WHAT TO WORK ON: Only the pictures are dropped. Restate each line below word for word.
(Beginning of DATA EXCERPTS)
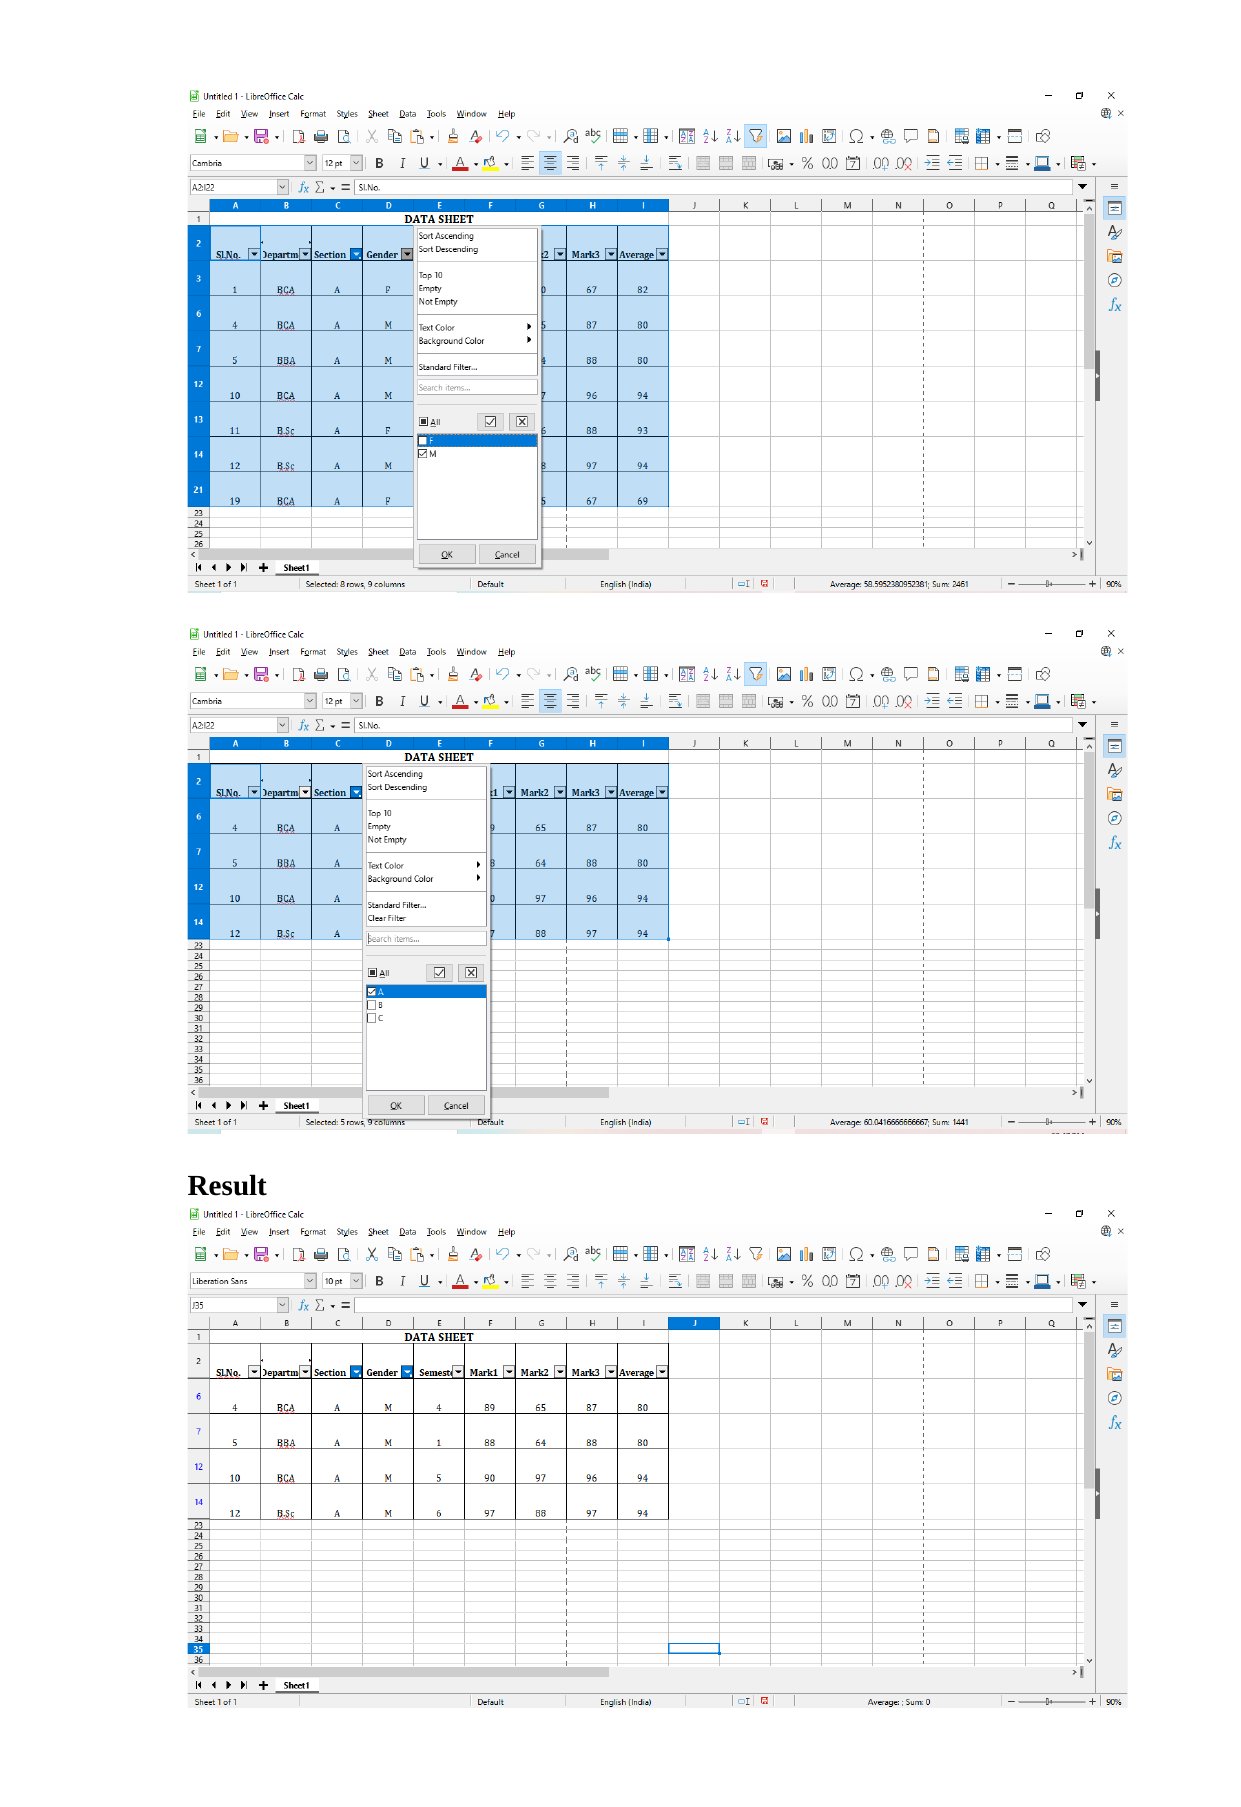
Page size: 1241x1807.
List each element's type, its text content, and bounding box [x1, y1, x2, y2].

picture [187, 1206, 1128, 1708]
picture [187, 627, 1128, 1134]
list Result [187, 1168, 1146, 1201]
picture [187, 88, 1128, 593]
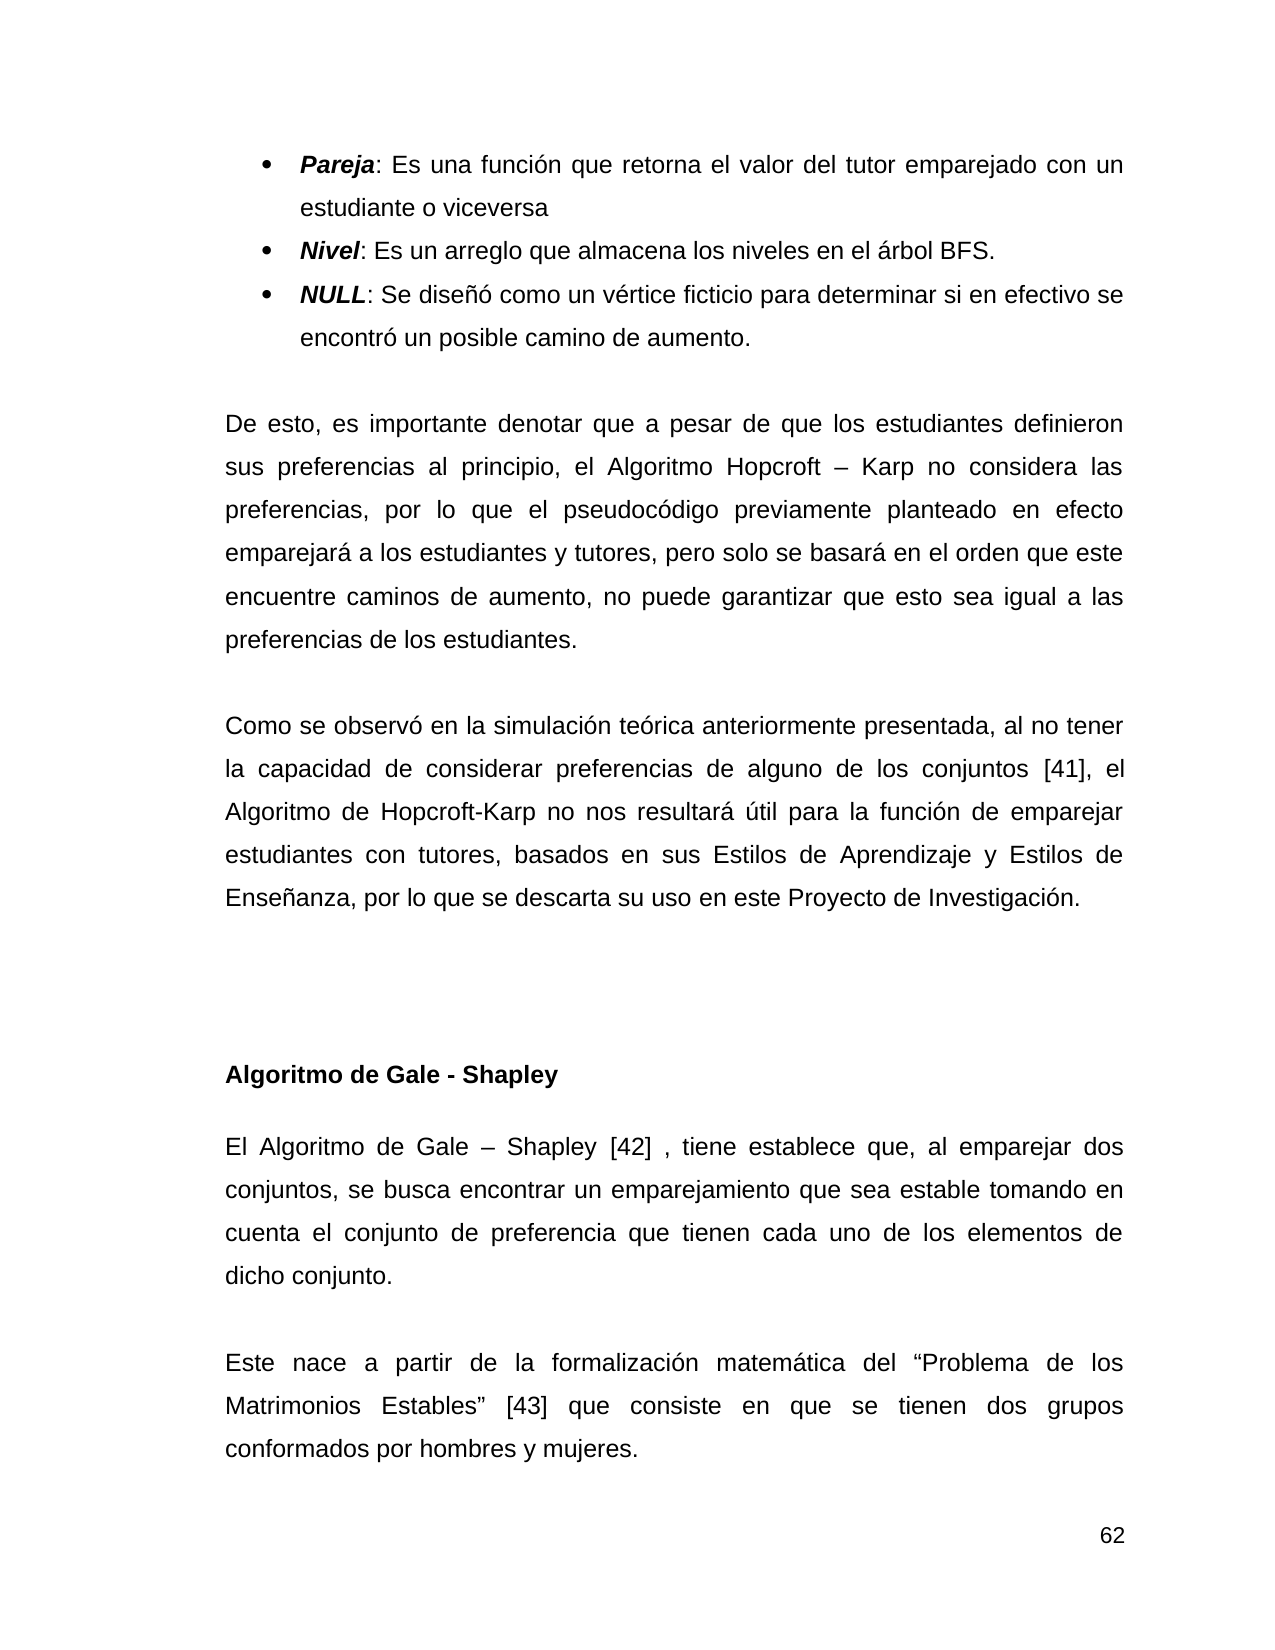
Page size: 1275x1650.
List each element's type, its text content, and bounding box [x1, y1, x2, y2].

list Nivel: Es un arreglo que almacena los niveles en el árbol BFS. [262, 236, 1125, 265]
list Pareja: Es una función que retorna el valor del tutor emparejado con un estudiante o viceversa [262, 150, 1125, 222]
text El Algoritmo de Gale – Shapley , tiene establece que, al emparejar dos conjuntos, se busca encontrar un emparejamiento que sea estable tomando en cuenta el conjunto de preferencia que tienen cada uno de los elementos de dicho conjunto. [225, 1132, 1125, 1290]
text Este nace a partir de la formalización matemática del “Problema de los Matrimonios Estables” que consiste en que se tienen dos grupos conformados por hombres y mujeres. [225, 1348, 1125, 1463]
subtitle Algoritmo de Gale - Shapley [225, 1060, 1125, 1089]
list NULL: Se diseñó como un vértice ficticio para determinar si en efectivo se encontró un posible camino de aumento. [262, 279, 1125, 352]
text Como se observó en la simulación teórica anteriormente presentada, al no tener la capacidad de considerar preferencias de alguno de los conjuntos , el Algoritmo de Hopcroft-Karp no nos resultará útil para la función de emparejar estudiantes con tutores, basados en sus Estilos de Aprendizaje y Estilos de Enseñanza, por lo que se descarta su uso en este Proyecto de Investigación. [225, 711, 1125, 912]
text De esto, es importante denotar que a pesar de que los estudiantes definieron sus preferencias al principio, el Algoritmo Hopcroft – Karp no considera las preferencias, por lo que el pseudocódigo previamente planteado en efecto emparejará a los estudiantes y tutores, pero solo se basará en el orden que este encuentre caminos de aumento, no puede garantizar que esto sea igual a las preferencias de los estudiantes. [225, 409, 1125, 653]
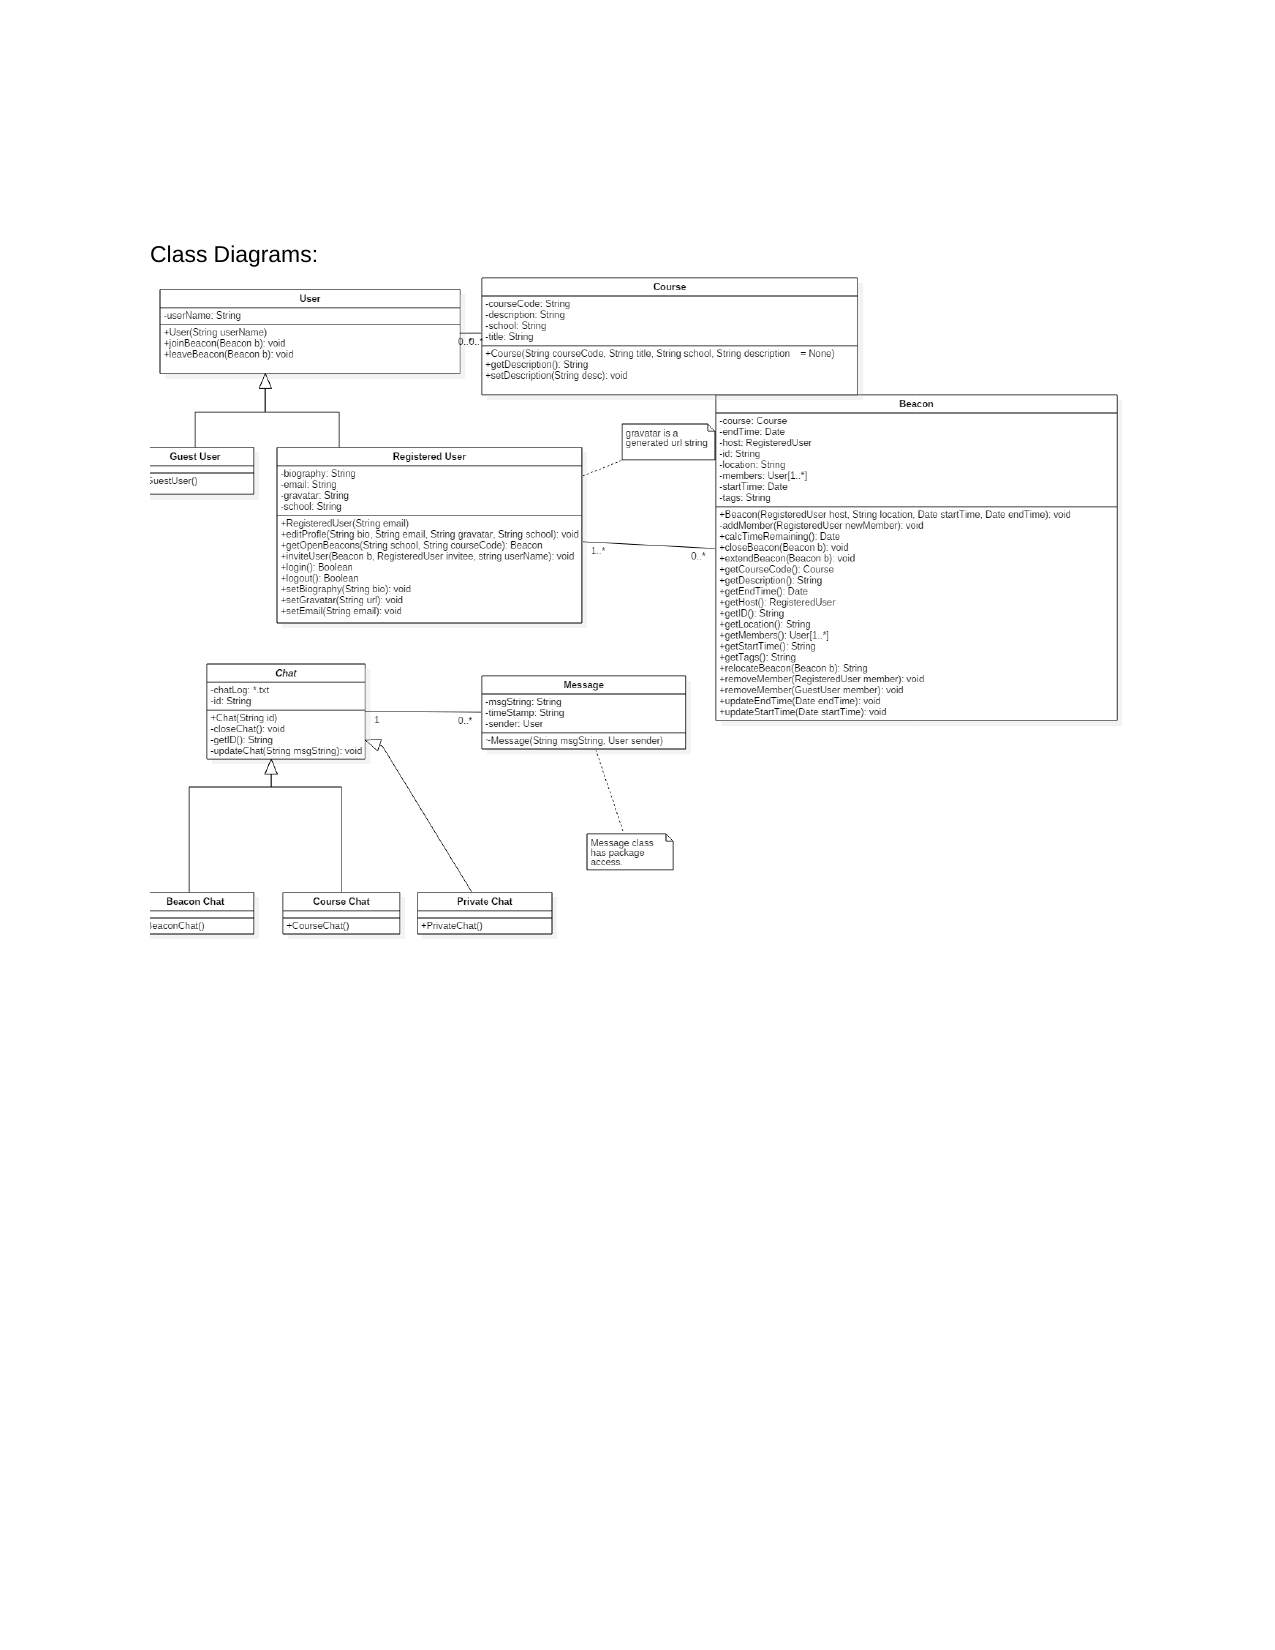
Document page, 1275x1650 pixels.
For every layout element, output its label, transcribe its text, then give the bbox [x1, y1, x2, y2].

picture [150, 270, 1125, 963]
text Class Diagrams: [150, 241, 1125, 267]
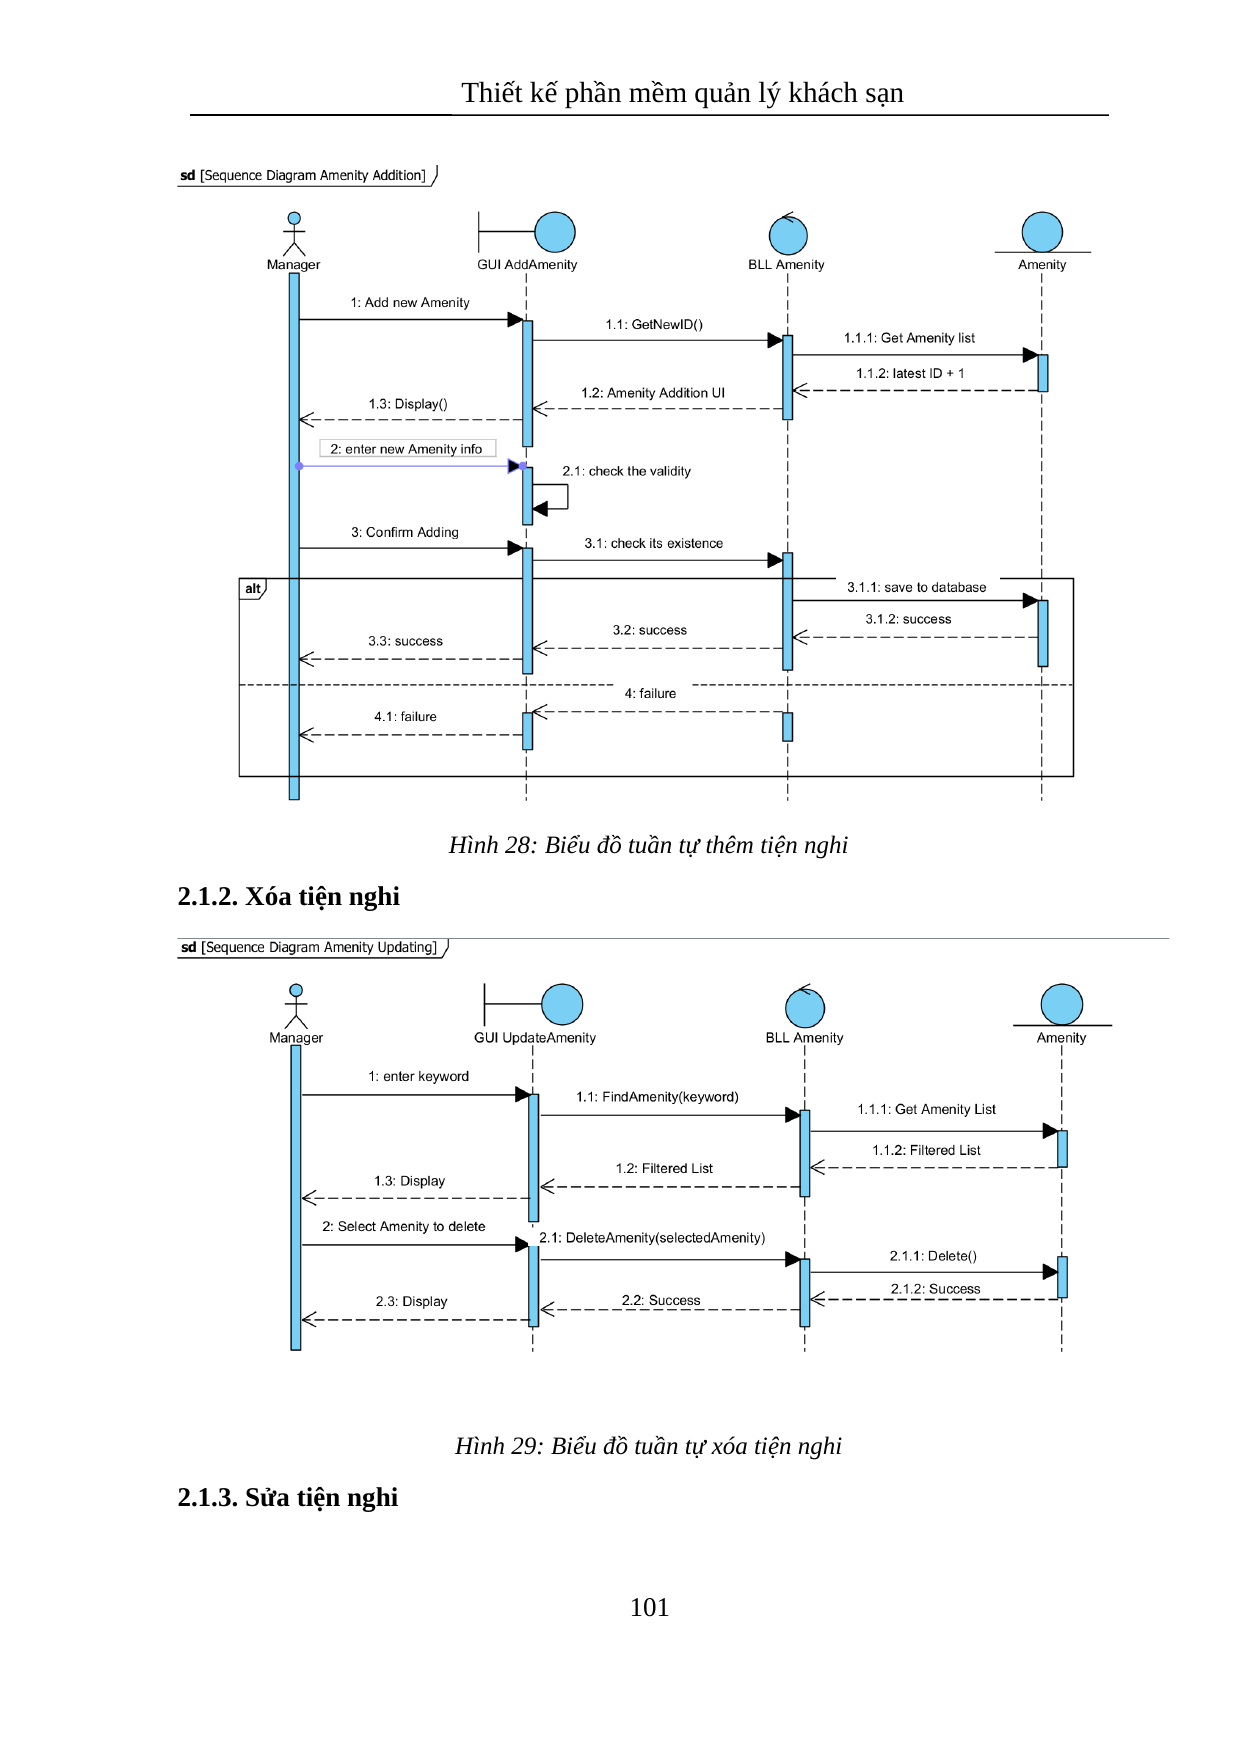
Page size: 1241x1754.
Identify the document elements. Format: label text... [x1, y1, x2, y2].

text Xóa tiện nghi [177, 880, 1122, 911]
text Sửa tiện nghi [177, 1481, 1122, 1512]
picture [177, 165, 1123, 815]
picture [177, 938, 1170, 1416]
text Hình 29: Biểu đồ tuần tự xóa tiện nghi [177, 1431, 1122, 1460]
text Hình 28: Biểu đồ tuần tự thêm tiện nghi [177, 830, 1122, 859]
(End of DATA EXCERPTS)
OUTPUT FOR THIS TASK:
Page size: 1241x1807.
List each element's type, its text content, and bounding box [x1, y1, x2, y2].

picture [187, 1206, 1128, 1708]
picture [187, 627, 1128, 1134]
list Result [187, 1168, 1146, 1201]
picture [187, 88, 1128, 593]
Page size: 1275x1650.
List each element's type, its text content, and bounding box [x1, y1, x2, y2].

list Nivel: Es un arreglo que almacena los niveles en el árbol BFS. [262, 236, 1125, 265]
list Pareja: Es una función que retorna el valor del tutor emparejado con un estudiante o viceversa [262, 150, 1125, 222]
text El Algoritmo de Gale – Shapley , tiene establece que, al emparejar dos conjuntos, se busca encontrar un emparejamiento que sea estable tomando en cuenta el conjunto de preferencia que tienen cada uno de los elementos de dicho conjunto. [225, 1132, 1125, 1290]
text Este nace a partir de la formalización matemática del “Problema de los Matrimonios Estables” que consiste en que se tienen dos grupos conformados por hombres y mujeres. [225, 1348, 1125, 1463]
subtitle Algoritmo de Gale - Shapley [225, 1060, 1125, 1089]
list NULL: Se diseñó como un vértice ficticio para determinar si en efectivo se encontró un posible camino de aumento. [262, 279, 1125, 352]
text Como se observó en la simulación teórica anteriormente presentada, al no tener la capacidad de considerar preferencias de alguno de los conjuntos , el Algoritmo de Hopcroft-Karp no nos resultará útil para la función de emparejar estudiantes con tutores, basados en sus Estilos de Aprendizaje y Estilos de Enseñanza, por lo que se descarta su uso en este Proyecto de Investigación. [225, 711, 1125, 912]
text De esto, es importante denotar que a pesar de que los estudiantes definieron sus preferencias al principio, el Algoritmo Hopcroft – Karp no considera las preferencias, por lo que el pseudocódigo previamente planteado en efecto emparejará a los estudiantes y tutores, pero solo se basará en el orden que este encuentre caminos de aumento, no puede garantizar que esto sea igual a las preferencias de los estudiantes. [225, 409, 1125, 653]
Document page, 1275x1650 pixels.
For every layout element, output its label, transcribe its text, then give the bbox [x1, y1, x2, y2].

picture [150, 270, 1125, 963]
text Class Diagrams: [150, 241, 1125, 267]
Page size: 1241x1754.
Identify the document elements. Format: label text... [x1, y1, x2, y2].

text Xóa tiện nghi [177, 880, 1122, 911]
text Sửa tiện nghi [177, 1481, 1122, 1512]
picture [177, 165, 1123, 815]
picture [177, 938, 1170, 1416]
text Hình 29: Biểu đồ tuần tự xóa tiện nghi [177, 1431, 1122, 1460]
text Hình 28: Biểu đồ tuần tự thêm tiện nghi [177, 830, 1122, 859]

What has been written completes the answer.